Design and subjects: Forty-one women in established labor were randomized to receive either (a) 0.0625% bupivacaine with 2 micrograms/ml fentanyl via PCEA (demand dose = 3 ml, lockout interval = 6 min, background infusion = 6 ml/h, no 1 or 4 h limits) or (b) 0.125% bupivacaine with 2 micrograms/ml fentanyl via continuous epidural infusion (CEI) at 12 ml/h. Supplemental 0.25% bupivacaine (3 ml every 5 min, p.r.n., x 3) was administered for treatment of breakthrough pain upon patient request. The study protocol was double-blind and placebo-controlled.
Outcome measures: Visual analogue pain scores, motor strength, pinprick level of sensory analgesia and bupivacaine use were assessed by an anesthesiologist unaware of the individual patient's randomization to a particular study group.

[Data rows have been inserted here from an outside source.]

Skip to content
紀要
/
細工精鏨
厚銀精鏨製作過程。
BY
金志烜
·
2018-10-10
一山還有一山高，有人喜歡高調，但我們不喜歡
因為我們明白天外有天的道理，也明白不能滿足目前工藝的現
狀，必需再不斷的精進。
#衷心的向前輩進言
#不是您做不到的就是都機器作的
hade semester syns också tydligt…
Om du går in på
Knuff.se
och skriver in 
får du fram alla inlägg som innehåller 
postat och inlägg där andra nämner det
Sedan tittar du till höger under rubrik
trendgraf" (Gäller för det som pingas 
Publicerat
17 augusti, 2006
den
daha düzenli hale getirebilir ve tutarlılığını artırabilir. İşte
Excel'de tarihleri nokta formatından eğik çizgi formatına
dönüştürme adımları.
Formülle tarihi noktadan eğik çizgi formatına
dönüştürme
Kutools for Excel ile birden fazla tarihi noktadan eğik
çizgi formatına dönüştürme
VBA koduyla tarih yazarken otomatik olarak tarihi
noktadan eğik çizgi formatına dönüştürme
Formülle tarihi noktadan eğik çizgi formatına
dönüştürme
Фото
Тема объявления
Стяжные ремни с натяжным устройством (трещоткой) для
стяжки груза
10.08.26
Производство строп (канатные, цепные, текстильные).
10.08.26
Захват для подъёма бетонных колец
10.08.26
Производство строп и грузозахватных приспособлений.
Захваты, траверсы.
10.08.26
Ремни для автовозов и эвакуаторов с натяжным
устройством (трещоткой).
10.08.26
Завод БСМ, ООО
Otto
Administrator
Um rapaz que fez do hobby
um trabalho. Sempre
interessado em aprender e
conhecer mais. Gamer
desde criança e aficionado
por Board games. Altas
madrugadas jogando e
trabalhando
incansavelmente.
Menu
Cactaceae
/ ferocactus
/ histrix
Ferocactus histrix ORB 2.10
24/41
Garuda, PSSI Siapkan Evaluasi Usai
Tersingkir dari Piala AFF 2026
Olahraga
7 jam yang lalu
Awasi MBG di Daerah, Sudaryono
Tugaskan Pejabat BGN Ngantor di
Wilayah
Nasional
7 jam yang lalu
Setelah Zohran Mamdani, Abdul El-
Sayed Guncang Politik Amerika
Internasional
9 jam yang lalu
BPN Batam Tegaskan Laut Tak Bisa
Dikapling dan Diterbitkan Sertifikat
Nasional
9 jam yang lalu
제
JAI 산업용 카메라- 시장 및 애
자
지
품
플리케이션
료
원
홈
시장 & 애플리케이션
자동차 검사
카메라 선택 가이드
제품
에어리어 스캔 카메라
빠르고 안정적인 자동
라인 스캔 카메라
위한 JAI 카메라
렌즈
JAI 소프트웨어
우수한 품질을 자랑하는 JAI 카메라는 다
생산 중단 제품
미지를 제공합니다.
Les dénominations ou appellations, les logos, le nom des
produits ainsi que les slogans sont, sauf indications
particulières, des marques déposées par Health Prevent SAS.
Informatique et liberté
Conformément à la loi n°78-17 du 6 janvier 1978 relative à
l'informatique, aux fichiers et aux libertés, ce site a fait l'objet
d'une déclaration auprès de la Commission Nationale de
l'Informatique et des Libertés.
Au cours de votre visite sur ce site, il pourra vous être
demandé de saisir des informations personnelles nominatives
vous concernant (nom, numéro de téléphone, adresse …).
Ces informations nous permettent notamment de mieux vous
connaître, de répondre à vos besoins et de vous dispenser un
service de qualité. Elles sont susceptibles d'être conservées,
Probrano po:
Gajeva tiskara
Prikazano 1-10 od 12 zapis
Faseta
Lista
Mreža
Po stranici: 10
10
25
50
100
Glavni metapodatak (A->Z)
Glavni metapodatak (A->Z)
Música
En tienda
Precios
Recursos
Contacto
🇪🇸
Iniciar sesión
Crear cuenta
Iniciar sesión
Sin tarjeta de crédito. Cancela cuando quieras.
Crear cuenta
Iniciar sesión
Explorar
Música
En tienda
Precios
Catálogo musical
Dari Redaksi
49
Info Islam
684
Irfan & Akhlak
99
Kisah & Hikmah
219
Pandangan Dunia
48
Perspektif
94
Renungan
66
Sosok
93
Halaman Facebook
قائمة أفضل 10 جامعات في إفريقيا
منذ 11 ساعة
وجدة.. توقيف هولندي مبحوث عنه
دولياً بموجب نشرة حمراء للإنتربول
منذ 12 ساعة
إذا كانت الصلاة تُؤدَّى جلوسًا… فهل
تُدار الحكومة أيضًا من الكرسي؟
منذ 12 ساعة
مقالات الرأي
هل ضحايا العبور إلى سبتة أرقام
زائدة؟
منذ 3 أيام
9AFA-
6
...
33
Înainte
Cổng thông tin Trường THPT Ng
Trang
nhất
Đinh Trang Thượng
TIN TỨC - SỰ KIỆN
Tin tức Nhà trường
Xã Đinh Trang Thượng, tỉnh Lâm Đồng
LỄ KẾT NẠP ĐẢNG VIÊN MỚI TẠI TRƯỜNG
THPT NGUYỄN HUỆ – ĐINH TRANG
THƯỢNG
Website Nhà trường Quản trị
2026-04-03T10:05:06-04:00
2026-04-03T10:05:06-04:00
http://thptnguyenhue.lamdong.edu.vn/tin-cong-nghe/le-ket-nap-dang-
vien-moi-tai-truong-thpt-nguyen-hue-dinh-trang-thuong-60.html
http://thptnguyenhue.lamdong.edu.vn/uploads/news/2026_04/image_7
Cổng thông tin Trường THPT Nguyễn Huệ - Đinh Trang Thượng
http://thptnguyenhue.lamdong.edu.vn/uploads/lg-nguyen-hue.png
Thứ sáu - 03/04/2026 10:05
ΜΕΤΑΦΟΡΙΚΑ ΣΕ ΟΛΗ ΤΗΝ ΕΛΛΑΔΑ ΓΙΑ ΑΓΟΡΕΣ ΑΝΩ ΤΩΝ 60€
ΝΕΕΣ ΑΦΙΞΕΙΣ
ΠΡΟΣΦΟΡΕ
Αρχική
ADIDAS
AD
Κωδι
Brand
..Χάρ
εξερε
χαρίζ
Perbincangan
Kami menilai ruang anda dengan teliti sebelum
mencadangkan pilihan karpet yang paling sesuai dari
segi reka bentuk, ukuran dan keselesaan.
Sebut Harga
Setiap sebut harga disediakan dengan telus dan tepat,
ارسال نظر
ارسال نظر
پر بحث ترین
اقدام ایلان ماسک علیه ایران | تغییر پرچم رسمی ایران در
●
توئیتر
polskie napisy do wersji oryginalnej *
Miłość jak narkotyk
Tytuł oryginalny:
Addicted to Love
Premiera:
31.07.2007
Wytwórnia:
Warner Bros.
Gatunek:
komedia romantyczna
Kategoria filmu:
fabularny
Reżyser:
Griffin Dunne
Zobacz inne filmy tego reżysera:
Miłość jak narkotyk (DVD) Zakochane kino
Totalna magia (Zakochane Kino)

Results: The cephalad extent of pinprick sensory analgesia was significantly lower during both the first (p < 0.03) and second (p < 0.03) stages of labor in patients receiving PCEA. However, visual analogue pain scores, intensity of motor blockade, and need for physician-administered supplemental bupivacaine were comparable in both groups. Patients receiving PCEA used 40% less bupivacaine per hour while achieving analgesia comparable to patients receiving CEI.
Conclusions: The results of this study show that 0.0625% bupivacaine with 2 micrograms/ml of fentanyl is an effective analgesic combination when used via PCEA.